**Set task 1:**
Answer these questions about the REAL media passage below, one line each:
(a) Which two aspects of engagement does REAL media incorporate?
(b) Which two activities do participants perform to produce cognitive engagement?
(c) According to TAI, what does the reflexive process shape?
**Set task 2:** List every source of perspectives that youth consider or contrast, as named in the REAL media passage below.
**Set task 3:** Extend the passage below on REAL media and TAI, beginning right after its final sentence.

**Text block:**
===
Following TAI, REAL media incorporates both cognitive and behavioral aspects of engagement. First, REAL media produces cognitive engagement by having participants perform both critical analysis of media messages as well as the planning of messages to stimulate systematic processing. TAI argues that these strategies encourage youth to more critically consider perspectives in both media and health promotion messages, as well as to contrast these messages with their own and their peers’ perspectives. As a result, this reflexive process shapes the youth’s cognition and behavior, including substance use behavior.
===
**Data extract:**
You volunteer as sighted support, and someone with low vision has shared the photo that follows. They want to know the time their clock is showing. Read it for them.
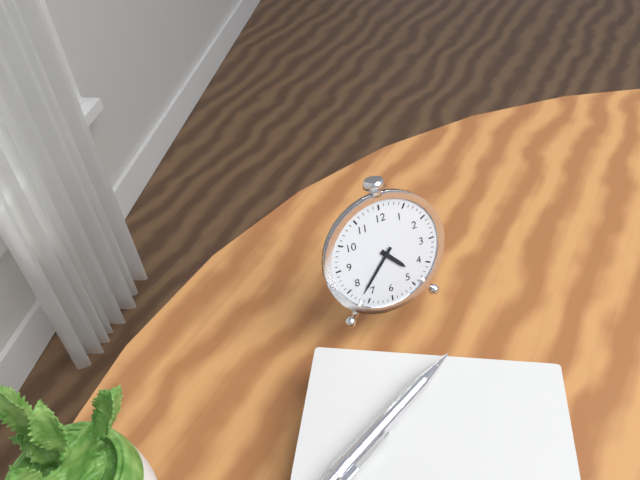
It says 4:37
===
**Written reply 1:**
(a) Cognitive and behavioral aspects.
(b) Critical analysis of media messages and the planning of messages.
(c) The youth's cognition and behavior, including substance use behavior.

**Written reply 2:**
- Media messages
- Health promotion messages
- The youth's own perspectives
- Their peers' perspectives

**Written reply 3:**
Second, REAL media engages youth behaviorally through message production and sharing processes. The efficacy of these strategies is supported by studies demonstrating that giving youth the opportunity to create anti-substance messages increases the likelihood that they will subsequently report factors that are predictive of lower substance use levels (SAMHSA NREPP, 2017; Banerjee & Greene, 2006; Banerjee & Greene, 2007; Hecht & Miller-Day, 2009; Greene, 2012; Greene, Carpenter, Banerjee, Magsamen-Conrad, Hecht, & Elek, 2015). After learning about the media and media influence strategies, youth produce and share via social media counter-messages, created during participation in REAL media. REAL media is designed to use TAI’s cognitive and behavioral engagement strategies in the belief that changes in youth substance use behavior depend on the extent of youth’s engagement with the intervention. Together, the analysis, planning, and production activities are designed to engage youth, thereby facilitating arousal and involvement processes which TAI argues is essential in leading to skill building, cognitive change, and ultimately, desired behavioral outcomes.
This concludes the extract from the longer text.